Several studies investigated the analgesia provided by TAP and ESP blocks in ovarian surgery. TAPB had a comparable analgesia to that of dexmedetomidine 12 and superior to that of local anesthetic infiltration. 13 Bisch S.P. et al. 14 reported a mean reduction of postoperative opioid use of 62% with continuous TAPB at time points from 24 for 48 hours. Bang S., et al 15. performed ESPB in a case of a large ovarian tumour, showing no pain levels above 4 at rest, or any rescue opioids requested during the first five days after surgery.
Other studies on gynaecological and obstetric surgeries found that ESPB provided more reliable pain control and less opioid usage than TAPB within the first 24 hours postoperatively 16-18.
The findings of a study on non-gynecological surgeries conducted by Altiparmak B., et al. 19 on laparoscopic cholecystectomy patients were consistent with our findings. However, they differed from the findings of a retrospective research trial by Tulgar, et al. on the same procedure which reported an insignificant difference between the groups 7.
The authors in this study targeted a procedure with more significant visceral manipulation and they did not use tramadol PCA which gives better control of pain in contrast to Tuglar's study. Additionally, Tuglar, et al. reported ESPB at T9 level, while the study of Altiparmak B, et al. which was consistent with our results, performed the block at T7, delivering better analgesic coverage during laparoscopic cholecystectomy.
Study limitations
The main limitations of this investigation were the use of tramadol on-demand instead of patient-controlled-analgesia (PCA) that could provide better quality analgesia. Yet, this did not affect the results. The time frame was only for 24 hours, but it was enough to make the results of the study statistically significant. VAS was reported only at rest, but, this did not affect the significance of the results. Therefore, further studies are essential to determine the best-individualized analgesic strategies for patients undergoing major gynaecological procedures.
CONCLUSION
Our results revealed that the ESPB provided a lower opioid consumption, more delayed time to first analgesic request, a lower VAS, HR and MAP within 24 hours postoperatively. It may then be concluded that the ESPB analgesic performance is superior to TAPB in major ovarian cancer surgeries.
ETHICAL DISCLOSURES
Ethics committee approval
This study was approved by the ethics committee of the School of Medicine, Cairo University (ID: MS-104-2020) and was registered at clinicaltrials.gov (ID: NCT04434339 on July 2020).

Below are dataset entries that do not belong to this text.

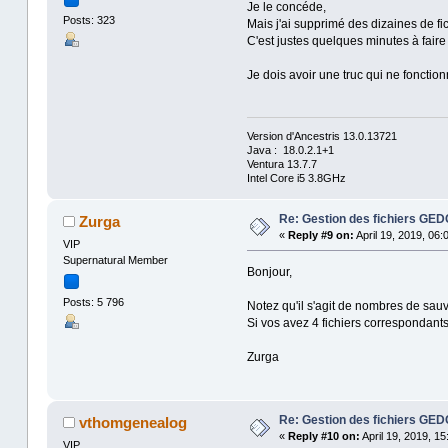
Je le concéde,
Posts: 323
Mais j'ai supprimé des dizaines de fi
C'est justes quelques minutes à faire l
Je dois avoir une truc qui ne foncti
Version d'Ancestris 13.0.13721
Java : 18.0.2.1+1
Ventura 13.7.7
Intel Core i5 3.8GHz
Re: Gestion des fichiers GE
Zurga
«
Reply #9 on:
April 19, 2019, 06:
VIP
Supernatural Member
Bonjour,
Posts: 5 796
Notez qu'il s'agit de nombres de sa
Si vos avez 4 fichiers correspondants
Zurga
Re: Gestion des fichiers GE
vthomgenealog
«
Reply #10 on:
April 19, 2019, 15
VIP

Protection of human and animal subjects
The authors declare that no experiments were performed on humans or animals for this study. The authors declare that the procedures followed were in accordance with the regulations of the relevant clinical research ethics committee and with those of the Code of Ethics of the World Medical Association (Declaration of Helsinki).